Source records:

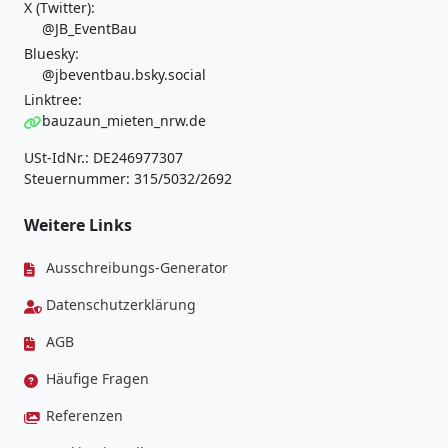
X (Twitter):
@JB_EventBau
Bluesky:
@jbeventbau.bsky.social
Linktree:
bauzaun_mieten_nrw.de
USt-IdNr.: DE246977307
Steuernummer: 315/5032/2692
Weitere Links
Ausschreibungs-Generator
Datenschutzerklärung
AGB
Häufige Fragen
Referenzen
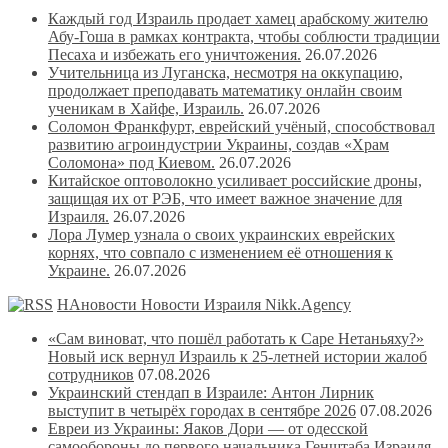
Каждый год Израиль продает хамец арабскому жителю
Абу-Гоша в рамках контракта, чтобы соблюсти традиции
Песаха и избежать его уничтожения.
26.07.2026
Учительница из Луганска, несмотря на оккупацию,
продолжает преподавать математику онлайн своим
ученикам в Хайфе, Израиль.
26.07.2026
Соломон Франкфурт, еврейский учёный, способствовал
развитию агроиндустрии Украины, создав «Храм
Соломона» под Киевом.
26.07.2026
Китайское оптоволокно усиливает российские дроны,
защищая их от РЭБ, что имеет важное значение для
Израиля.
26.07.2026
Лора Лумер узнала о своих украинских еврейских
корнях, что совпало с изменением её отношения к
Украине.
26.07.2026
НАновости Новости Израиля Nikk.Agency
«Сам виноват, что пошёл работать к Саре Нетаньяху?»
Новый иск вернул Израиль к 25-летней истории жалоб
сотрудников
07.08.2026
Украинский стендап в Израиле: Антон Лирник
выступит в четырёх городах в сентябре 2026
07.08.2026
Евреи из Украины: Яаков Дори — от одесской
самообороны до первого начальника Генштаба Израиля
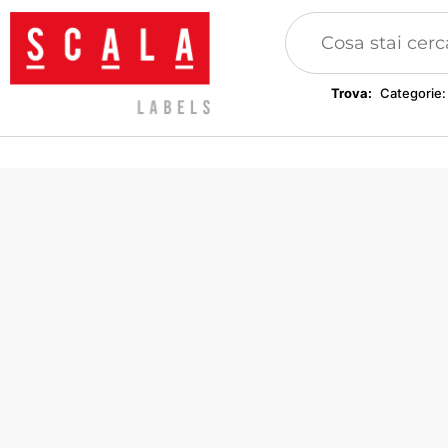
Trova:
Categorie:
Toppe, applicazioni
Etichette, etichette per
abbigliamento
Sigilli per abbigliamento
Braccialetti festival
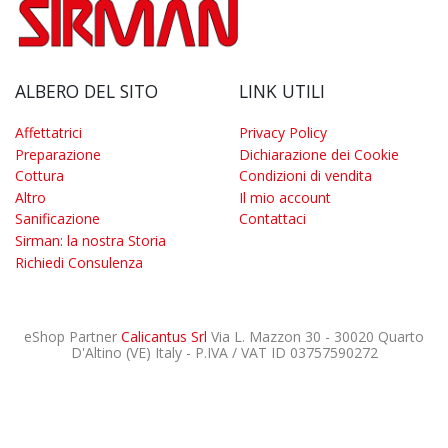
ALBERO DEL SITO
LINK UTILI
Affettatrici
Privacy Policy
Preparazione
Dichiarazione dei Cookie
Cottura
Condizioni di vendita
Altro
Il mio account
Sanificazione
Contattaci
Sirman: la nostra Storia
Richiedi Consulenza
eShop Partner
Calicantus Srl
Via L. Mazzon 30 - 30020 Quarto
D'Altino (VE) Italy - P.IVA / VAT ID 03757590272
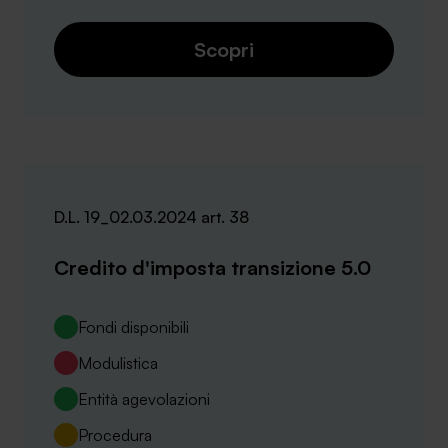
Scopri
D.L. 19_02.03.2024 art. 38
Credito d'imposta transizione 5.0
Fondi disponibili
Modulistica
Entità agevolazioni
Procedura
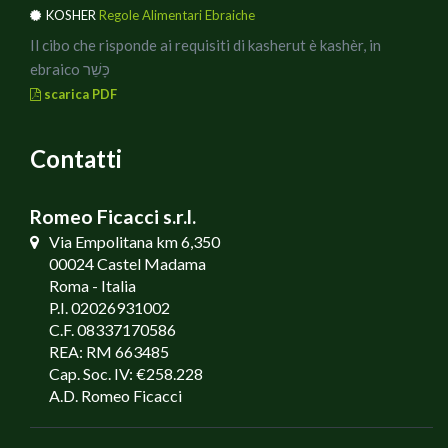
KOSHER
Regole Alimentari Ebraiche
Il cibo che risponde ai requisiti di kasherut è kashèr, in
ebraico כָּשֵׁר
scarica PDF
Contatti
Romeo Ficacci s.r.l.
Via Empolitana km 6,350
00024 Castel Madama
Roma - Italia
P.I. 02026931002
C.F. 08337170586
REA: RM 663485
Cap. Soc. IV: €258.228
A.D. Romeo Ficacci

### What to work on
Match on "abbigliamento" and report each line of the data above that has it.

### Task output
abbigliamento
Sigilli per abbigliamento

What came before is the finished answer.